If you want your new Exchange servers and domain controllers to be available immediately in the case of a failure, these servers need to be configured as part of your production environment so that they can take part in replication.  If these servers are not connected to your production network, you would need to restore information onto these servers from backups in the event of a failure, which would not be as simple as "flipping a switch".

Author

Commented:
If i do a backup of my AD and my exchange mailboxes and then do a restore to the new servers, what kind of problems or issues would I be facing.  Like is the MAC address of my old server nic's going to cause a problem?  What about the server with a new sys vol and a new SID and any other lillte issues like those.  
Why do you think that you need to perform a backup/restore?   The steps I have outlined above do not require this, you are simply adding additional servers to your existing infrastructure.

Author

Commented:
Yes but they are going to have the same server names, we are buying new equipment, but we want to have these running side-by-side on different network not on the same segment.  The AD's are not changing just the two member server that have my exchange server on both with a network storage area that has all my mailboxes.  
Please read my first comment in this thread - why the insistence upon naming the new servers the same as the old?  This makes the transition much harder to accomplish, and renders you basically unable to have both old and new servers online at the same time, regardless of whether they are situated on separate network segments.  My previous comments in this thread indicate the proper way to add your new hardware into your production environment.

Author

Commented:
This is the way my boss wants to do this.  At the end of the day he wants our new system to look just like our old system, same names, ip address, mailboxes and everything the same.  So i case something happens with the new system, we can just bring the old system back online and not have ANY DOWN TIME.  That is the goal, we want a backup.  
> "At the end of the day he wants our new system to look just like our old system, same names, ip address, mailboxes and everything the same.  So i case something happens with the new system, we can just bring the old system back online and not have ANY DOWN TIME."

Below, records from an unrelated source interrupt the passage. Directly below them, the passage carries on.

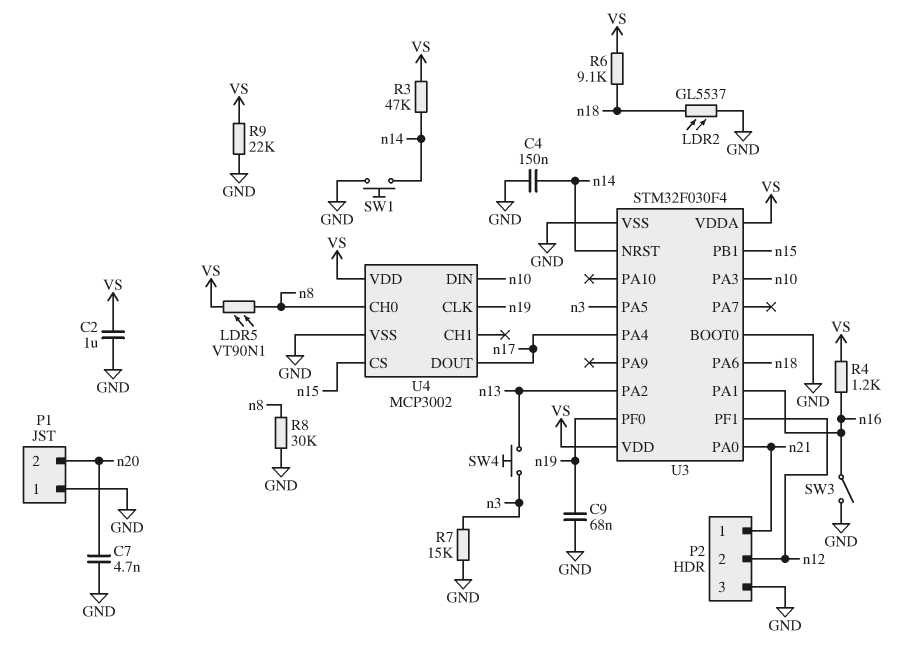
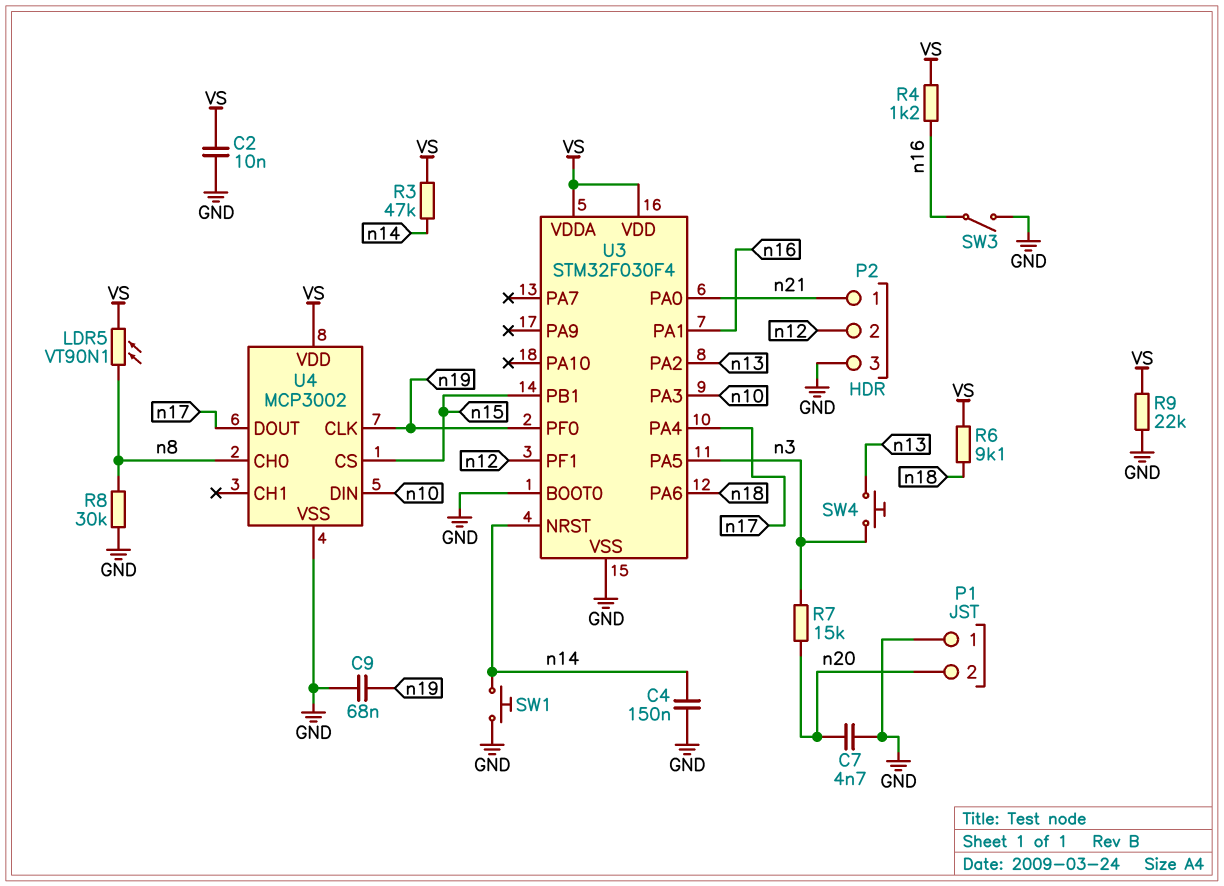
C2: 1uF (GND, VS) -> 10nF (GND, VS)
LDR2: GL5537 (GND, n18) -> none
R7: 15k (GND, n3) -> 15k (n3, n20)

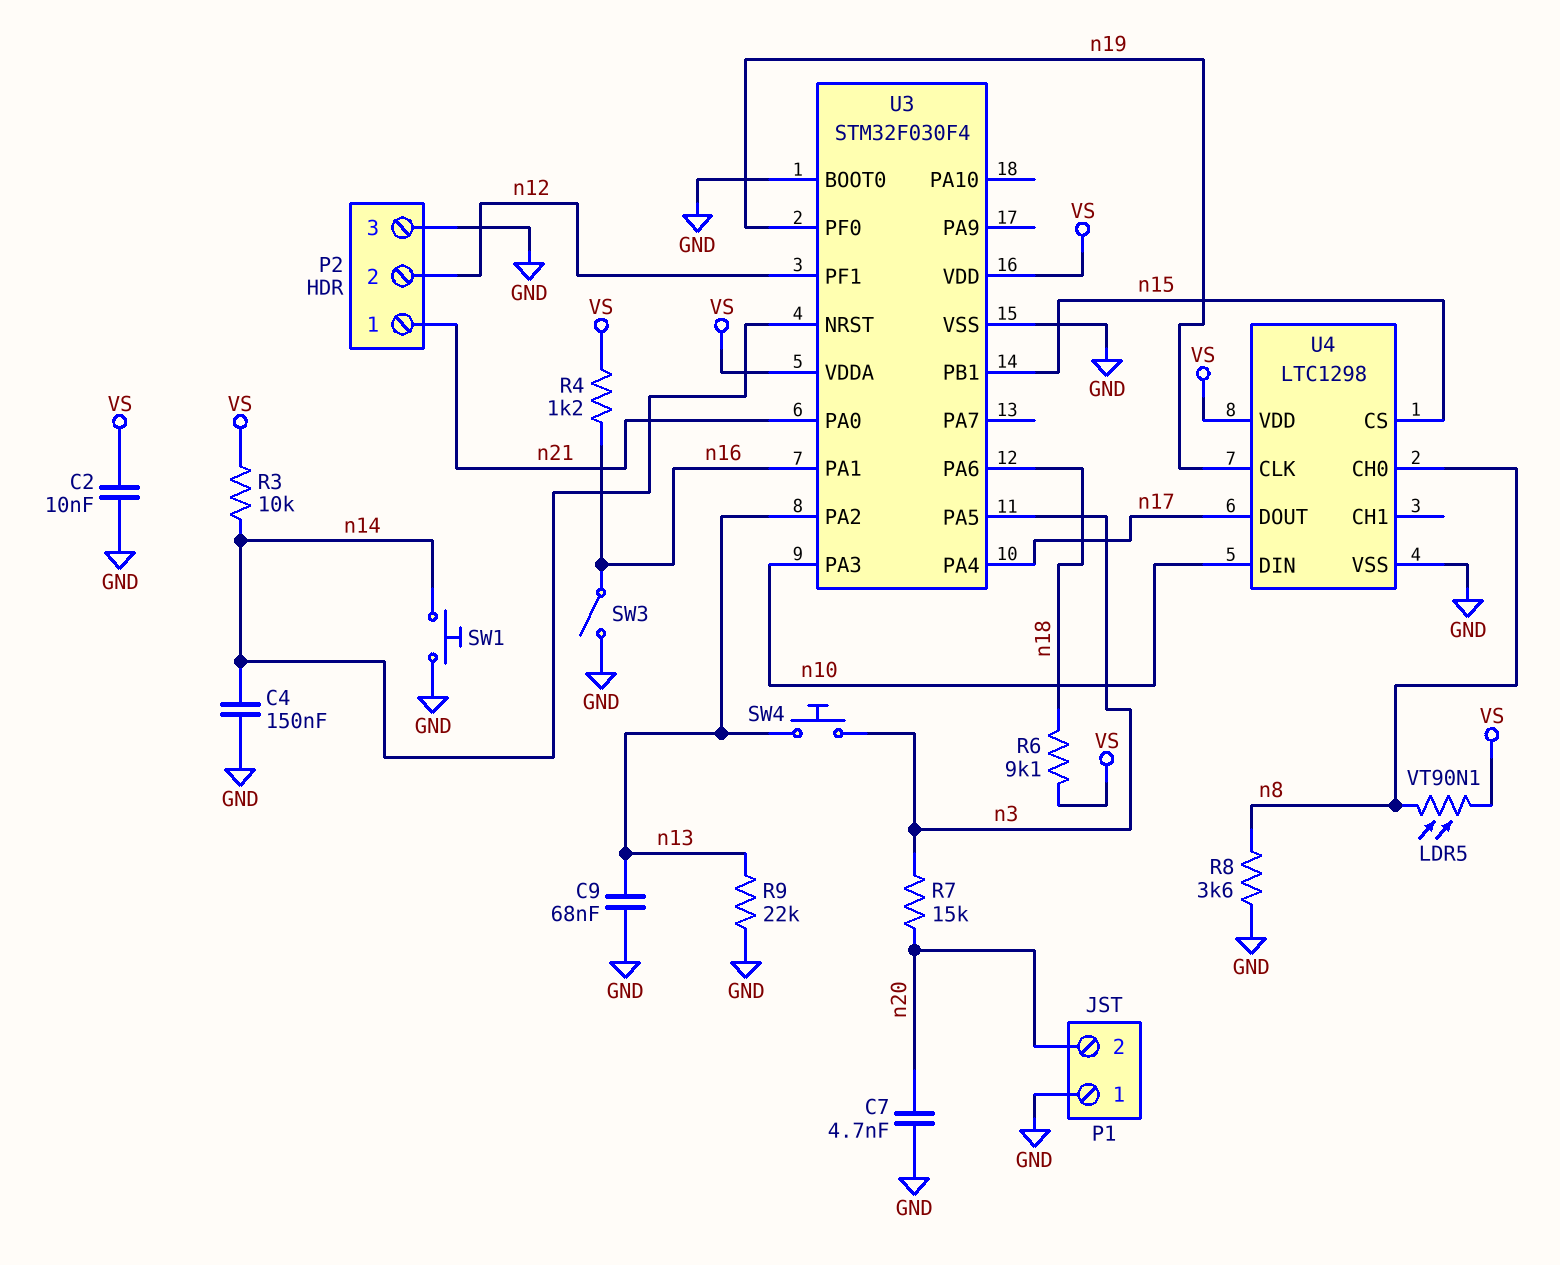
C9: 68nF (GND, n19) -> 68nF (GND, n13)
R3: 47k (VS, n14) -> 10k (VS, n14)
R8: 30k (GND, n8) -> 3.6k (GND, n8)
R9: 22k (GND, VS) -> 22k (GND, n13)
U4: MCP3002 -> LTC1298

Active Directory does not work in the way that you are describing.  Neither does Exchange.  If you attempt to do what you are describing, you will not only fail to achieve fault-tolerance, you will almost certainly cause Active Directory and Exchange to cease functioning in your production environment.  

Author

Commented:
Well that can't happen, so I found out we are not getting two new server for AD we are only going to get two new server for our exchange cluster with a new network storage area.  So if I have two exchange servers in a cluster and a network storage area, and I am going to replace them with new servers and NSA, what would be the best, safe and easiest way to make this happen?